Many clinicians rely on an individual calculus of risks based on a priori estimates multiplied by years of life expectancy. This procedure is a natural extension of the analogical type of reasoning that remains the only available option in routine individual clinical decisions, but it is applied at the wrong end of the inquiry. How can reliable knowledge precede verification? Far from providing evidential proof to guide clinical actions, this procedure can only support provisional, fallible hypotheses that must be subjected to the inquiry. Nevertheless a realistic anticipation of the behaviour of clinical investigators must take into consideration the possibility that for some types of cases, beliefs are so entrenched that the clinical prejudices in favour of treatment may not be overcome. If expert opinions can set the stage for a frequent interpretation of the notion of equipoise (community equipoise rather than individual equipoise) 9, then we may have to accept that the 12 mm basilar aneurysm, which enjoyed a nearly unanimous verdict, lies outside the scope of the current community equipoise. We have seen above that the uncertainty becomes more available within the clinical trial context.
We can also hope for further loosening of clinical pseudo-certainties as enrolment progresses. We believe there is currently no scientific proof to support the treatment of any type of lesion. However, if experts cannot be convinced that in this particular case of a large basilar aneurysm, in which treatment risks are higher, chances of success lower, risks of recurrences higher, and consequently treatment benefits for this aneurysm as uncertain as for others, we may have to accept that they will not enrol a sufficient sample of this type of aneurysms to provide clear evidential support that the general conclusions of the trial apply to this particular group. This must be considered an unfortunate consequence of our human nature however, and the results of this survey should not be used as an authoritative prescription of who should legitimately be included in the trial. We believe that leaders of the field should emphasize that the uncertainty, no matter how uncomfortable, can only be lifted by proof established by using rigorous methodology, and that judgement should be suspended until concrete facts are compelling enough to justify the adoption of a treatment recommendation. The scientific method remains instrumental to autonomous and reliable knowledge; it is a crucial tool in our quest for freedom and truth, essential to protect both patients and physicians from the tyranny of unjustified beliefs, motivational biases and extraneous pressures.
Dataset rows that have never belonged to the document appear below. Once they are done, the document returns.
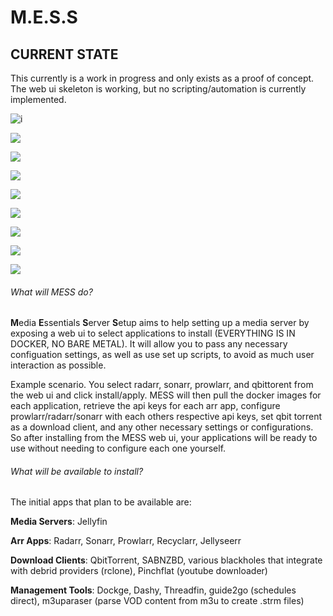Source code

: # **M.E.S.S**

## CURRENT STATE

This currently is a work in progress and only exists as a proof of concept. The web ui skeleton is working, but no scripting/automation is currently implemented.



![i](./imgs/full_page.png)

![](./imgs/jelly_install.png)

![](./imgs/arr_install.png)

![](./imgs/confirm.png)

![](./imgs/updateremove.png)

![](./imgs/terminal.png)

![](./imgs/Networking1.png)

![](./imgs/Networking2.png)

![](./imgs/Networking3.png)

###### What will MESS do?

**M**edia **E**ssentials **S**erver **S**etup aims to help setting up a media server by exposing a web ui to select applications to install (EVERYTHING IS IN DOCKER, NO BARE METAL). It will allow you to pass any necessary configuation settings, as well as use set up scripts, to avoid as much user interaction as possible.

Example scenario. You select radarr, sonarr, prowlarr, and qbittorent from the web ui and click install/apply. MESS will then pull the docker images for each application, retrieve the api keys for each arr app, configure prowlarr/radarr/sonarr with each others respective api keys, set qbit torrent as a download client, and any other necessary settings or configurations. So after installing from the MESS web ui, your applications will be ready to use without needing to configure each one yourself.

###### What will be available to install?

The initial apps that plan to be available are:

**Media Servers**: Jellyfin

**Arr Apps**: Radarr, Sonarr, Prowlarr, Recyclarr, Jellyseerr

**Download Clients**: QbitTorrent, SABNZBD, various blackholes that integrate with debrid providers (rclone), Pinchflat (youtube downloader)

**Management Tools**: Dockge, Dashy, Threadfin, guide2go (schedules direct), m3uparaser (parse VOD content from m3u to create .strm files)

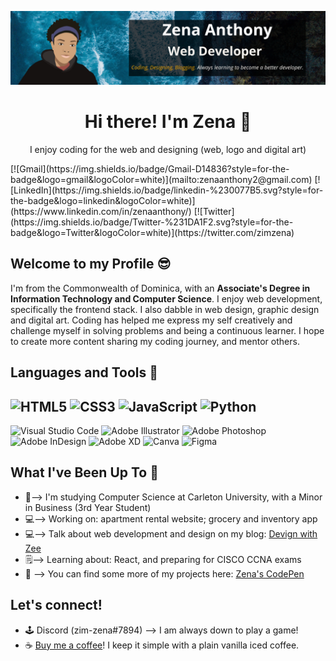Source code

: ![GitHub Banner](github-banner.png)

<div align="center">
  <h1>Hi there! I'm Zena 👋</h1>
  <p>I enjoy coding for the web and designing (web, logo and digital art)</p>
</div>

<div alighn="center">
  [![Gmail](https://img.shields.io/badge/Gmail-D14836?style=for-the-badge&logo=gmail&logoColor=white)](mailto:zenaanthony2@gmail.com)
  [![LinkedIn](https://img.shields.io/badge/linkedin-%230077B5.svg?style=for-the-badge&logo=linkedin&logoColor=white)](https://www.linkedin.com/in/zenaanthony/)
  [![Twitter](https://img.shields.io/badge/Twitter-%231DA1F2.svg?style=for-the-badge&logo=Twitter&logoColor=white)](https://twitter.com/zimzena)
</div>

## Welcome to my Profile 😎

I'm from the Commonwealth of Dominica, with an <strong>Associate's Degree in Information Technology and Computer Science</strong>. I enjoy web development, specifically the frontend stack. I also dabble in web design, graphic design and digital art. Coding has helped me express my self creatively and challenge myself in solving problems and being a continuous learner. I hope to create more content sharing my coding journey, and mentor others. 

## Languages and Tools 🧰
![HTML5](https://img.shields.io/badge/html5-%23E34F26.svg?style=for-the-badge&logo=html5&logoColor=white)
![CSS3](https://img.shields.io/badge/css3-%231572B6.svg?style=for-the-badge&logo=css3&logoColor=white)
![JavaScript](https://img.shields.io/badge/javascript-%23323330.svg?style=for-the-badge&logo=javascript&logoColor=%23F7DF1E)
![Python](https://img.shields.io/badge/python-3670A0?style=for-the-badge&logo=python&logoColor=ffdd54)
---
![Visual Studio Code](https://img.shields.io/badge/Visual%20Studio%20Code-0078d7.svg?style=for-the-badge&logo=visual-studio-code&logoColor=white)
![Adobe Illustrator](https://img.shields.io/badge/adobe%20illustrator-%23FF9A00.svg?style=for-the-badge&logo=adobe%20illustrator&logoColor=white)
![Adobe Photoshop](https://img.shields.io/badge/adobe%20photoshop-%2331A8FF.svg?style=for-the-badge&logo=adobe%20photoshop&logoColor=white)
![Adobe InDesign](https://img.shields.io/badge/Adobe%20InDesign-49021F?style=for-the-badge&logo=adobeindesign&logoColor=white)
![Adobe XD](https://img.shields.io/badge/Adobe%20XD-470137?style=for-the-badge&logo=Adobe%20XD&logoColor=#FF61F6)
![Canva](https://img.shields.io/badge/Canva-%2300C4CC.svg?style=for-the-badge&logo=Canva&logoColor=white)
![Figma](https://img.shields.io/badge/figma-%23F24E1E.svg?style=for-the-badge&logo=figma&logoColor=white)

## What I've Been Up To 💪
- 🏫--> I'm studying Computer Science at Carleton University, with a Minor in Business (3rd Year Student)
- 💻--> Working on: apartment rental website; grocery and inventory app 
- 💻--> Talk about web development and design on my blog: [Devign with Zee](https://devignwithzee.com/home/)
- 🗒️--> Learning about: React, and preparing for CISCO CCNA exams
- 👀 --> You can find some more of my projects here: [Zena's CodePen](https://codepen.io/zena-a)

## Let's connect!
- 🕹 Discord (zim-zena#7894) --> I am always down to play a game! 
- ☕ [Buy me a coffee](https://www.buymeacoffee.com/zenaanthony)! I keep it simple with a plain vanilla iced coffee.
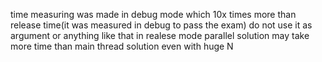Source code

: time measuring was made in debug mode which 10x times more than release time(it was measured in debug to pass the exam)
do not use it as argument or anything like that
in realese mode parallel solution may take more time than main thread solution even with huge N
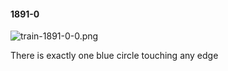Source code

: #### 1891-0
![train-1891-0-0.png](https://github.com/lil-lab/nlvr/raw/master/nlvr/train/images/28/train-1891-0-0.png "train-1891-0-0.png")

There is exactly one blue circle touching any edge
Endovascular experts are in general in favour of treatment of unruptured aneurysms, even for lesions that do not justify treatments, at least according to available registries. Their beliefs vary widely but they are coherent, probably optimistic and remain unsupported by evidential proof.
A randomized trial is required to justify preventive treatment of unruptured aneurysm; the suspension of judgement that is necessary to enrol patients may become more prevalent once physicians switch from a traditional 'Doctor knows best' context, in which they are forced to come up with a decision, albeit unwarranted, to the clinical trial context, in which they can acknowledge the current medical uncertainty and work to provide a reliable answer to the present clinical dilemma.
The authors gratefully acknowledge the participation of the ABC WIN meeting attendees who took part in the survey; without your help and your patience this would not have been possible. Thank you.